Could the 2020 Democratic primary come down to an establishment versus anti-establishment battle as it did in 2016? A few years ago it was Bernie Sanders as the outsider insurgent against Hillary Clinton, the party insider, and establishment figure. In 2020, however, the story could stay the same, but former vice president Joe Biden could be substituted for the role of Hillary. It would be the same battle, or at least very similar, played out around the country from state to state. There are areas where the establishment figure does well, like South Carolina, and places where the anti-DC figure plays better, such as the Midwest.
With the resiliency Sen. Bernie Sanders has shown over the past ten months, there are some Democratic Party insiders who believe the 2020 Democratic primary could look a lot like 2016:
For months, the Vermont senator was written off by Democratic Party insiders as a candidate with a committed but narrow base who was too far left to win the primary. Elizabeth Warren had skyrocketed in the polls and seemed to be leaving him behind in the race to be progressive voters’ standard-bearer in 2020.
“It may have been inevitable that eventually you would have two candidates representing each side of the ideological divide in the party. A lot of smart people I’ve talked to lately think there’s a very good chance those two end up being Biden and Sanders,” said David Brock, a longtime Hillary Clinton ally who founded a pro-Clinton super PAC in the 2016 campaign. “They’ve both proven to be very resilient.”
“I believe people should take him very seriously. He has a very good shot of winning Iowa, a very good shot of winning New Hampshire, and other than Joe Biden, the best shot of winning Nevada,” said Dan Pfeiffer, who served as an adviser to former President Barack Obama. “He could build a real head of steam heading into South Carolina and Super Tuesday.”
The durability of Sanders’ candidacy has come as a surprise even in some states where he performed strongly in 2016 and where he is attempting to improve his standing ahead of the 2020 election.
Bernie has been treated a lot like he was during the 2016 race. Sure, strategists will say, he’s got a loyal following, and he brings energy. In the end, however, he’s too far left and too old to be the nominee. Hillary barely — barely — beat Sanders in 2016, and much of that was thanks to Democratic Superdelegates who pushed her over the top in terms of the delegates needed to secure the 2016 Democratic nomination. Thanks to the way that the Democratic primaries and caucuses are divvied up, even a second-place spot earns delegates in a proportional vote share.
Bernie seems to be getting the attention right now because Sen. Elizabeth Warren’s position has been weakening. As candidates have surged, and then faded, Bernie has continued to stay remarkably steady for six or seven months.

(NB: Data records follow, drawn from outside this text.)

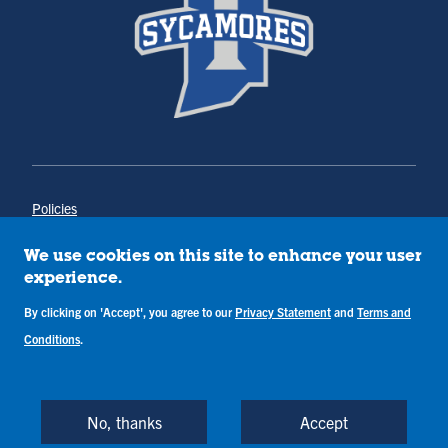
Policies
Title IX
Annual Notice of Drug-Free Workplace
We use cookies on this site to enhance your user
Campus Concerns
experience.
Privacy Statement
By clicking on 'Accept', you agree to our
Privacy Statement
and
Terms and
Terms & Conditions
Conditions
.
Copyright © Indiana State University
Back to Top
No, thanks
Accept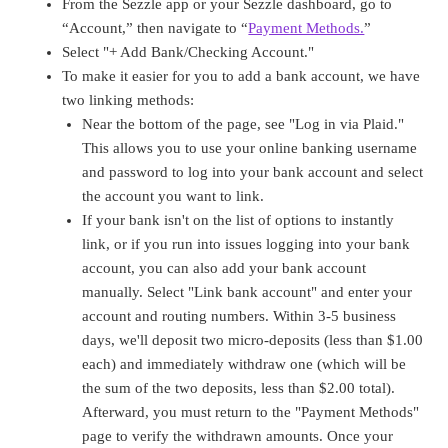
From the Sezzle app or your Sezzle dashboard, go to
“Account,” then navigate to “
Payment Methods.
”
Select "+ Add Bank/Checking Account."
To make it easier for you to add a bank account, we have
two linking methods:
Near the bottom of the page, see "Log in via Plaid."
This allows you to use your online banking username
and password to log into your bank account and select
the account you want to link.
If your bank isn't on the list of options to instantly
link, or if you run into issues logging into your bank
account, you can also add your bank account
manually. Select "Link bank account" and enter your
account and routing numbers. Within 3-5 business
days, we'll deposit two micro-deposits (less than $1.00
each) and immediately withdraw one (which will be
the sum of the two deposits, less than $2.00 total).
Afterward, you must return to the "Payment Methods"
page to verify the withdrawn amounts. Once your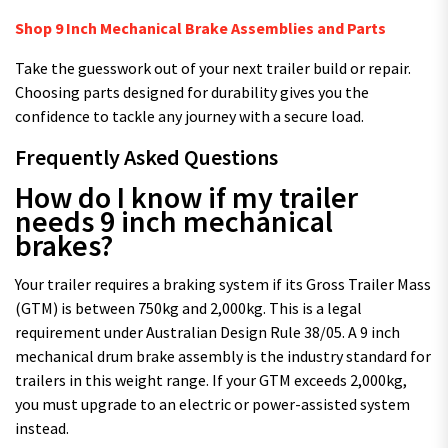
Shop 9 Inch Mechanical Brake Assemblies and Parts
Take the guesswork out of your next trailer build or repair.
Choosing parts designed for durability gives you the
confidence to tackle any journey with a secure load.
Frequently Asked Questions
How do I know if my trailer
needs 9 inch mechanical
brakes?
Your trailer requires a braking system if its Gross Trailer Mass
(GTM) is between 750kg and 2,000kg. This is a legal
requirement under Australian Design Rule 38/05. A 9 inch
mechanical drum brake assembly is the industry standard for
trailers in this weight range. If your GTM exceeds 2,000kg,
you must upgrade to an electric or power-assisted system
instead.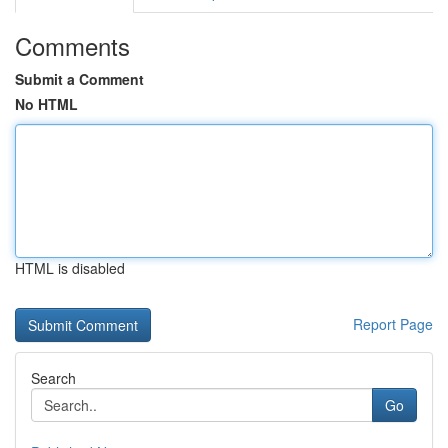
Comments
Submit a Comment
No HTML
HTML is disabled
Report Page
Search
Go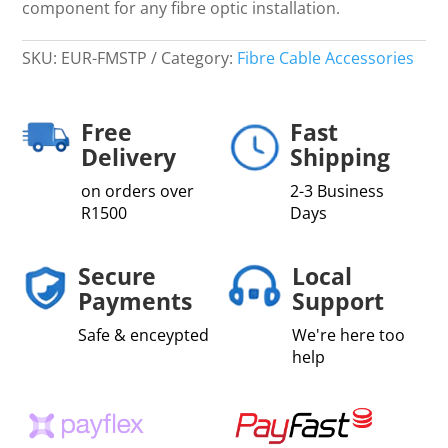
component for any fibre optic installation.
SKU:
EUR-FMSTP
Category:
Fibre Cable Accessories
Free
Fast
Delivery
Shipping
on orders over
2-3 Business
R1500
Days
Secure
Local
Payments
Support
Safe & enceypted
We're here too
help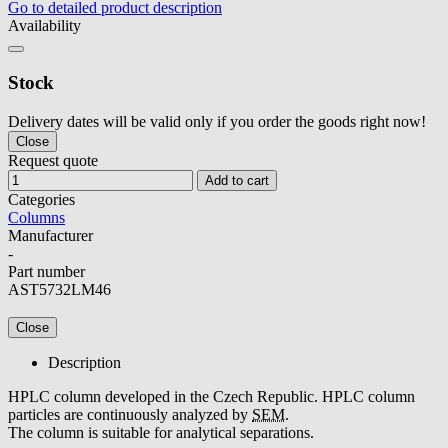
Go to detailed product description
Availability
Stock
Delivery dates will be valid only if you order the goods right now!
Close
Request quote
Add to cart
Categories
Columns
Manufacturer
-
Part number
AST5732LM46
Close
Description
HPLC column developed in the Czech Republic. HPLC column
particles are continuously analyzed by
SEM
.
The column is suitable for analytical separations.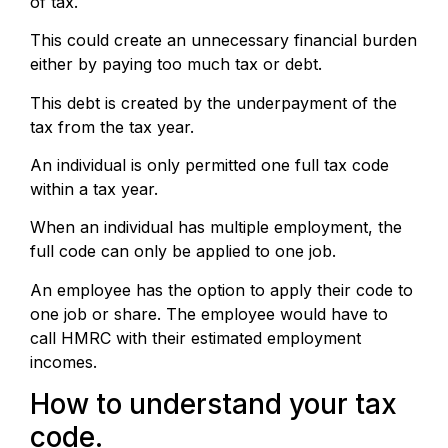
of tax.
This could create an unnecessary financial burden
either by paying too much tax or debt.
This debt is created by the underpayment of the
tax from the tax year.
An individual is only permitted one full tax code
within a tax year.
When an individual has multiple employment, the
full code can only be applied to one job.
An employee has the option to apply their code to
one job or share. The employee would have to
call HMRC with their estimated employment
incomes.
How to understand your tax
code.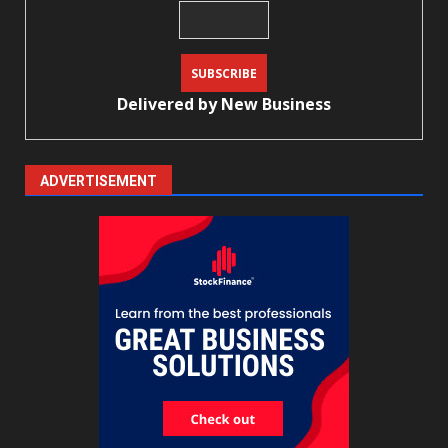
Delivered by
New Business
ADVERTISEMENT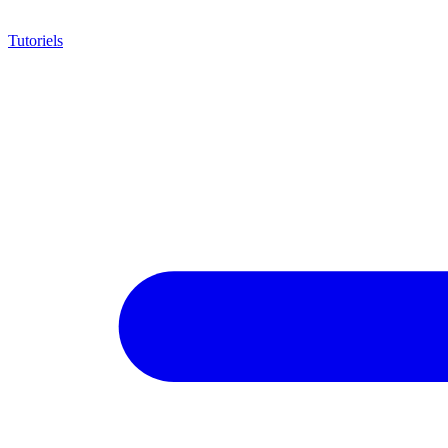
Tutoriels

They say history repeats itself, and it’s eerily similar how in 2020, much like 2016, the pundits and strategists are writing Bernie off early. He seems to fly by with little criticism and with even less attention in post-debate analysis and interviews. It’s as if the analysts have decided that Bernie has his built-in level of support, and he’s not going to build on it or lose it, so why bother mentioning him?
The strategists are talking now, after several months, perhaps hedging their bets in case they overlooked Bernie at their own peril. However, the polls have continued to be kind to the Vermont senator for months now, according to Newsweek:
According to Real Clear Politics, Sanders polled second in many Democratic presidential nominee polls. In most surveys, the Vermont senator is trailing just behind former Vice President Joe Biden. A recent CNN poll showed that more Democrats and Democratic-leaning Independents have a favorable opinion of Sanders than any other candidate. And an Iowa State University poll showed Sanders slightly behind South Bend, Indiana Mayor Pete Buttigieg.
All of this to say, in short summary, that Bernie shouldn’t be overlooked or underestimated in 2020. Out of all the candidates, he has a grassroots network that was established in 2016 and continues to go strong into this year’s primary as well. He’s got the ground game, and he has motivated supporters.
If you were hedging your bets, it’d be safe to say that Bernie wins at least one of the early primary or caucus states. Clearly he’s the biggest favorite in New Hampshire, but he could also place well in Iowa or Nevada, if not win two out of four, or three out of four. Joe Biden seems to be untouchable, so far, in South Carolina.